• **SOURCE RECORDS**
- - -

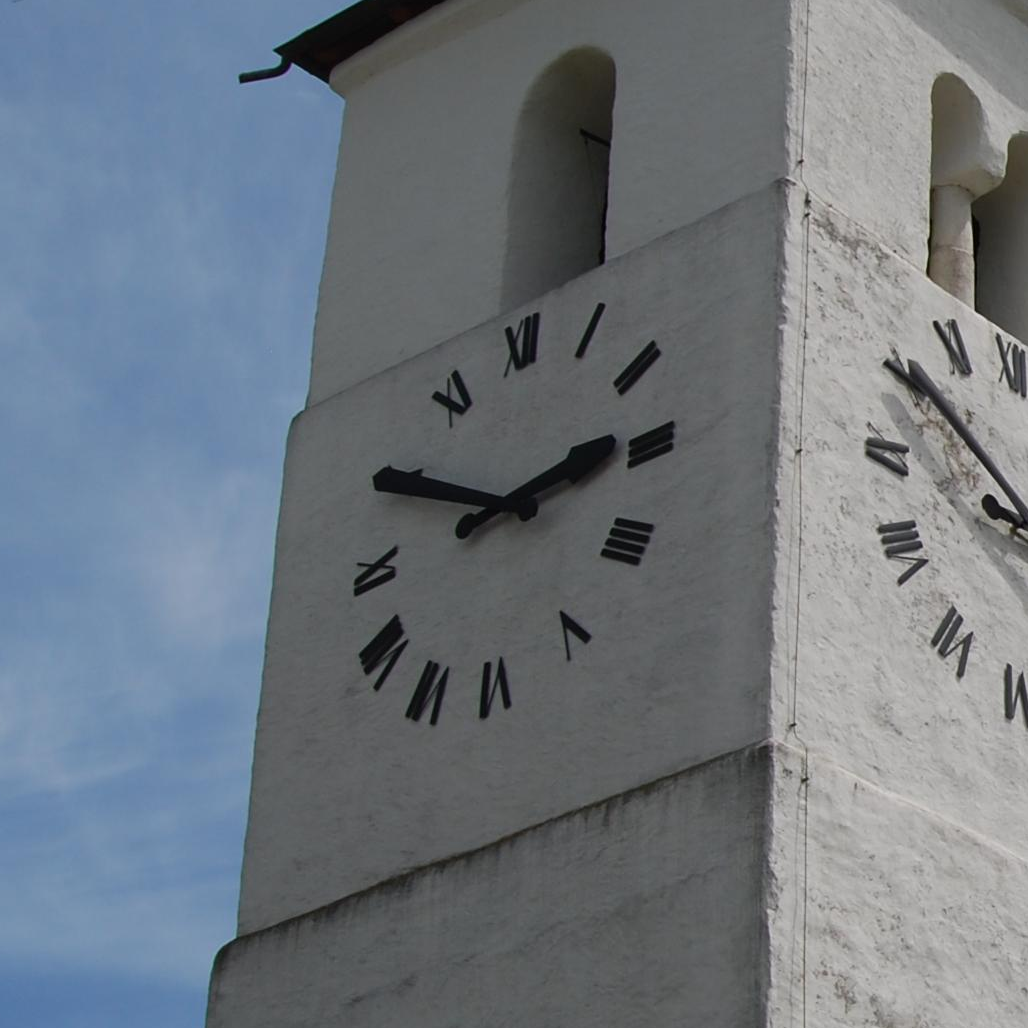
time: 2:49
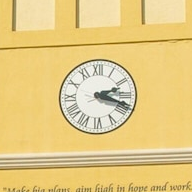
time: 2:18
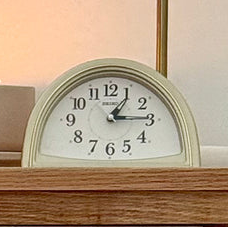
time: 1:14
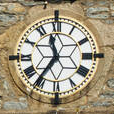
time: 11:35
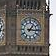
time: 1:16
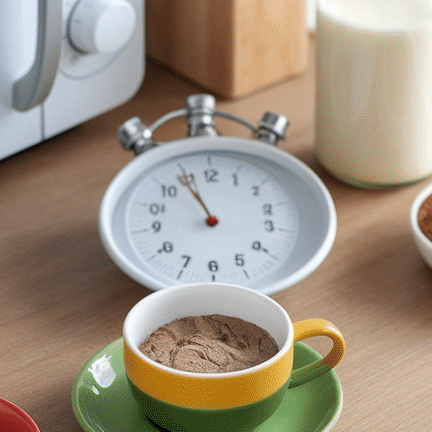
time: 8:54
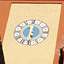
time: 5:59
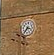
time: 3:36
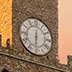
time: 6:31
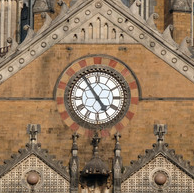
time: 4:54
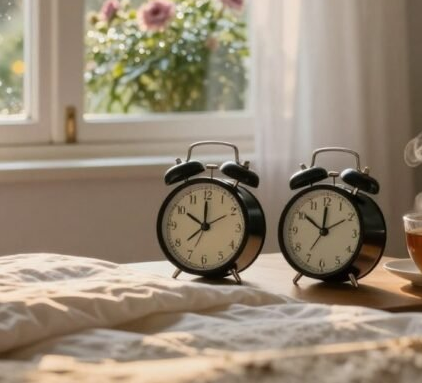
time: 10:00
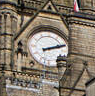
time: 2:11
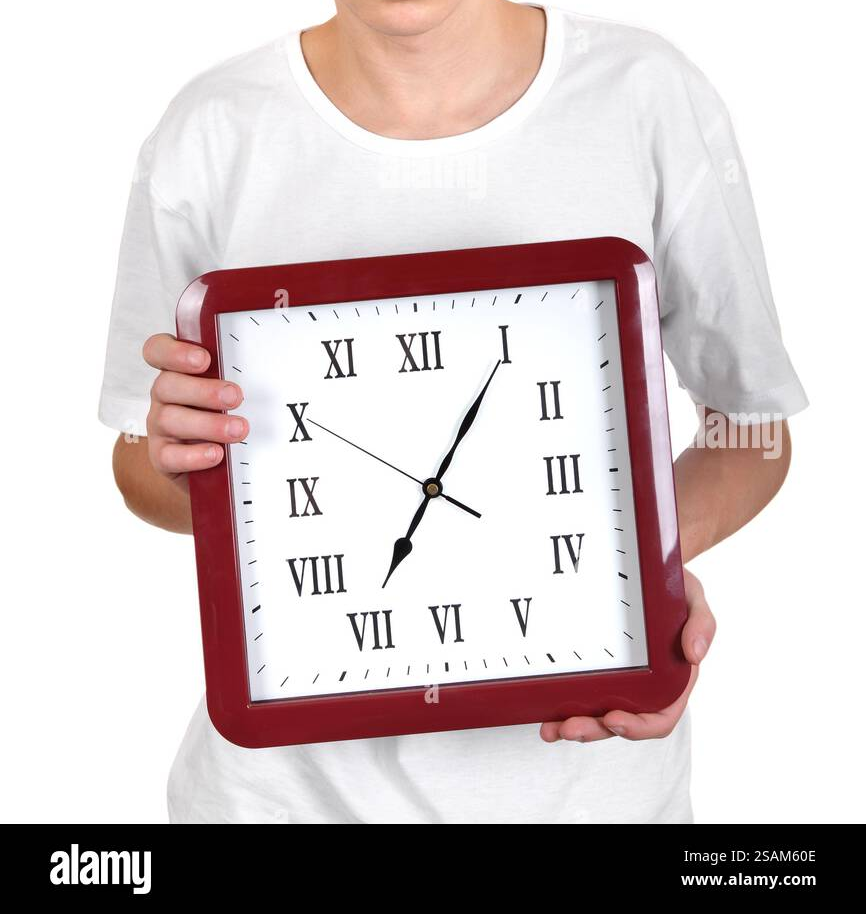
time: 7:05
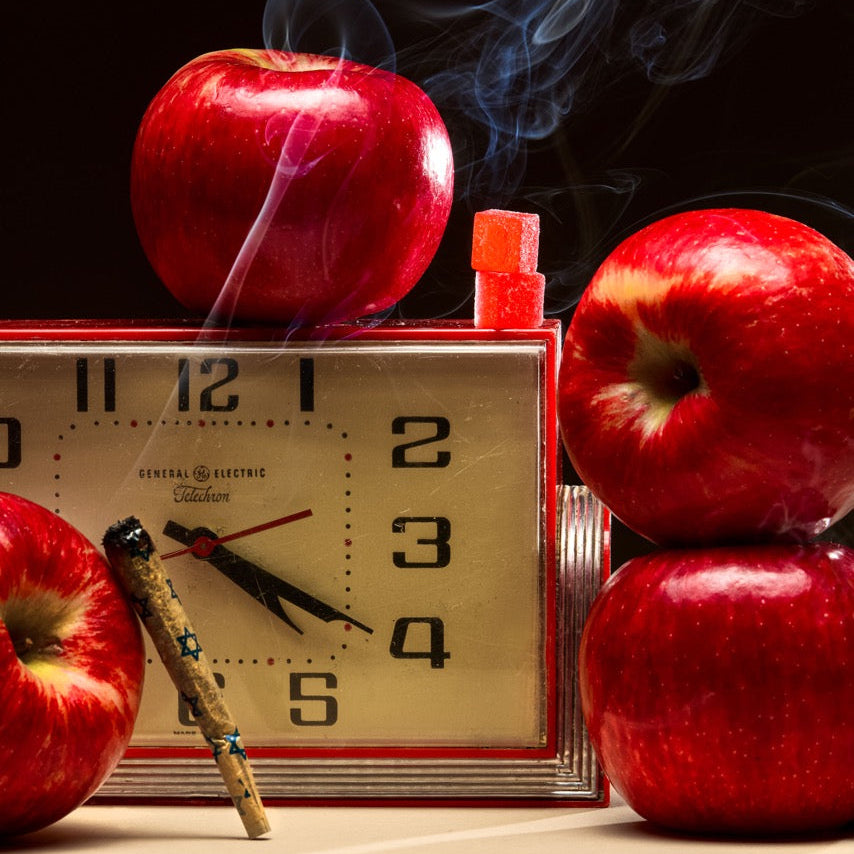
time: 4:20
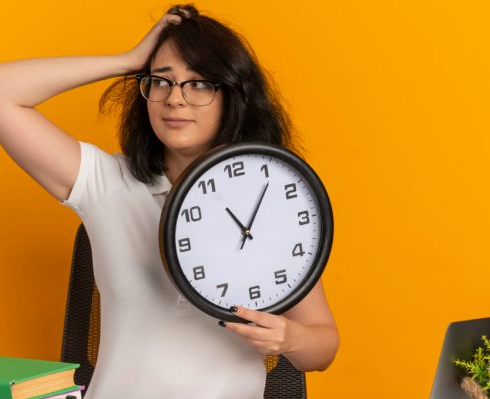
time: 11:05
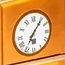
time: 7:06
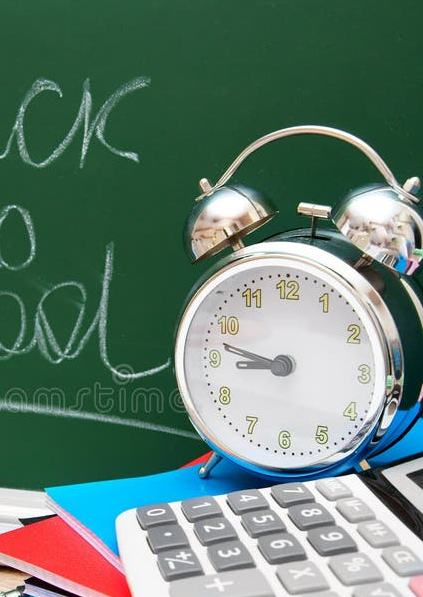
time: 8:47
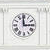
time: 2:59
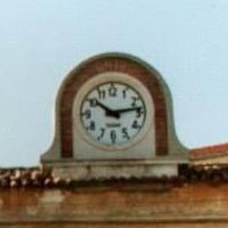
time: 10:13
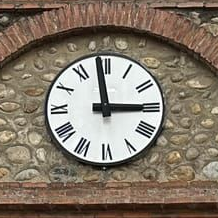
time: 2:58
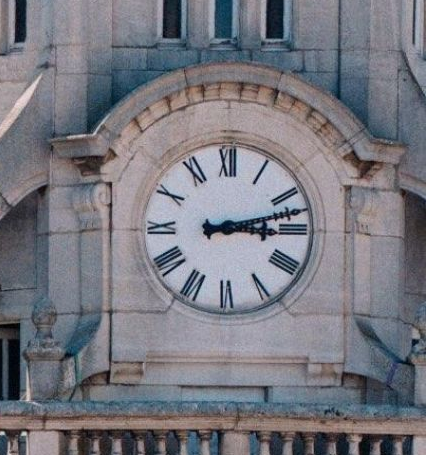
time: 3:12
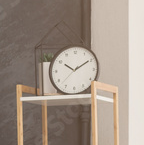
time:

- - -

• **SHORT EXERCISE**
Arrange every line of the records above as a Markdown table with the columns "Row" and "Line", giving each row a number and leaving out blank lines. Omit the pictures from the table.

• **EXERCISE OUTPUT**
| Row | Line |
|---|---|
| 1 | time: 2:49 |
| 2 | time: 2:18 |
| 3 | time: 1:14 |
| 4 | time: 11:35 |
| 5 | time: 1:16 |
| 6 | time: 8:54 |
| 7 | time: 5:59 |
| 8 | time: 3:36 |
| 9 | time: 6:31 |
| 10 | time: 4:54 |
| 11 | time: 10:00 |
| 12 | time: 2:11 |
| 13 | time: 7:05 |
| 14 | time: 4:20 |
| 15 | time: 11:05 |
| 16 | time: 7:06 |
| 17 | time: 8:47 |
| 18 | time: 2:59 |
| 19 | time: 10:13 |
| 20 | time: 2:58 |
| 21 | time: 3:12 |
| 22 | time: |